I suppose I'm making some slow progress. It's so late in life though... I'm slowly, slowly working my way up to the point that the average 14-year-old is already at...

That's selection bias though. There are many things you can do that they can't.

Yes, but that just reinforces the feeling of otherness... It's not a matter of being somehow impressive within myself. I don't hate myself or feel that I'm worthless. It's more a case of being unable to connect with other people, because they all have common experiences and skills that I don't. They like going to restaurants for fun; I've never been to one and I hate food. They like gathering together in groups and doing 'fun' things like drinking or going to pubs and things like that. I don't. Their path through this life is so different to my own. I can't relate. Whenever comedians and things go on about the mundane challenges and awkwardness of daily life, I can't relate. I always think things like "I suppose most people can relate to that, which is why he's taking about it". Same when going to meditation classes, listening to the nun leading the group talk about these everyday aspects of adult life that I just don't ever deal with. Children, cars, cooking, careers. Television. I can't even relate to the sorts of geeky people who love video games. It seems like everyone has their niche, their community, online or off... Somewhere to belong, or someone to belong with. I don't.
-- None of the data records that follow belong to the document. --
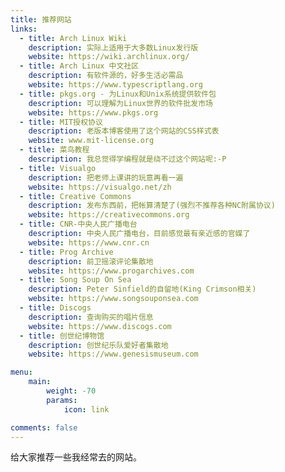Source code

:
 ```yaml
---
title: 推荐网站
links:
  - title: Arch Linux Wiki
    description: 实际上适用于大多数Linux发行版
    website: https://wiki.archlinux.org/
  - title: Arch Linux 中文社区
    description: 有软件源的，好多生活必需品
    website: https://www.typescriptlang.org
  - title: pkgs.org - 为Linux和Unix系统提供软件包
    description: 可以理解为Linux世界的软件批发市场
    website: https://www.pkgs.org
  - title: MIT授权协议
    description: 老版本博客使用了这个网站的CSS样式表
    website: www.mit-license.org
  - title: 菜鸟教程
    description: 我总觉得学编程就是绕不过这个网站呢:-P
  - title: Visualgo
    description: 把老师上课讲的玩意再看一遍
    website: https://visualgo.net/zh
  - title: Creative Commons
    description: 发布东西前，把帐算清楚了(强烈不推荐各种NC附属协议)
    website: https://creativecommons.org
  - title: CNR-中央人民广播电台
    description: 中央人民广播电台，目前感觉最有亲近感的官媒了
    website: https://www.cnr.cn
  - title: Prog Archive
    description: 前卫摇滚评论集散地
    website: https://www.progarchives.com
  - title: Song Soup On Sea
    description: Peter Sinfield的自留地(King Crimson相关)
    website: https://www.songsouponsea.com
  - title: Discogs
    description: 查询购买的唱片信息
    website: https://www.discogs.com
  - title: 创世纪博物馆
    description: 创世纪乐队爱好者集散地
    website: https://www.genesismuseum.com

menu:
    main: 
        weight: -70
        params:
            icon: link

comments: false
---
```


给大家推荐一些我经常去的网站。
Perhaps you could find online communities that suit your interests to meet like-minded people, as a first step?

I don't even know what my 'interests' are. Or rather, the things I like aren't really things I'd have all that much interest talking about with other people. It's why I've never really wanted male friends; I want a relationship, someone to share intimate experiences with, but I don't really get anything out of talking about 'things' that I like like Pokemon or games development or even spirituality. I think I'd be somewhat interested in joining communities based on the latter... But the other people just annoy or intimidate me. I picture them as being plump, middle-aged housewives whose minds are so open their brains have fallen out, or these calm, level-headed yoga-practising men who I fear because in many ways they're what I wish I was but know I'm not. "I bet women like him more than me", my mind thinks, and just wants to run away.

But if you always run away, of course you'll never meet anyone.

Yes, I know... It just feels like I have to swim through a moat of sharks before I can get to the castle, and I can't even swim...

Challenges seem more challenging in your head than they are in reality.

Is that actually true though? I thought in my head that I'd cope with news of my brain tumour better than I actually did... But anyway. I've been at this for a while now, and I don't feel I'm getting anywhere. BUT! I feel like maybe I could, someday. I may try again some other time... You can be my counsellor, Me. Sad, but at least it's free and you'll indulge me forever!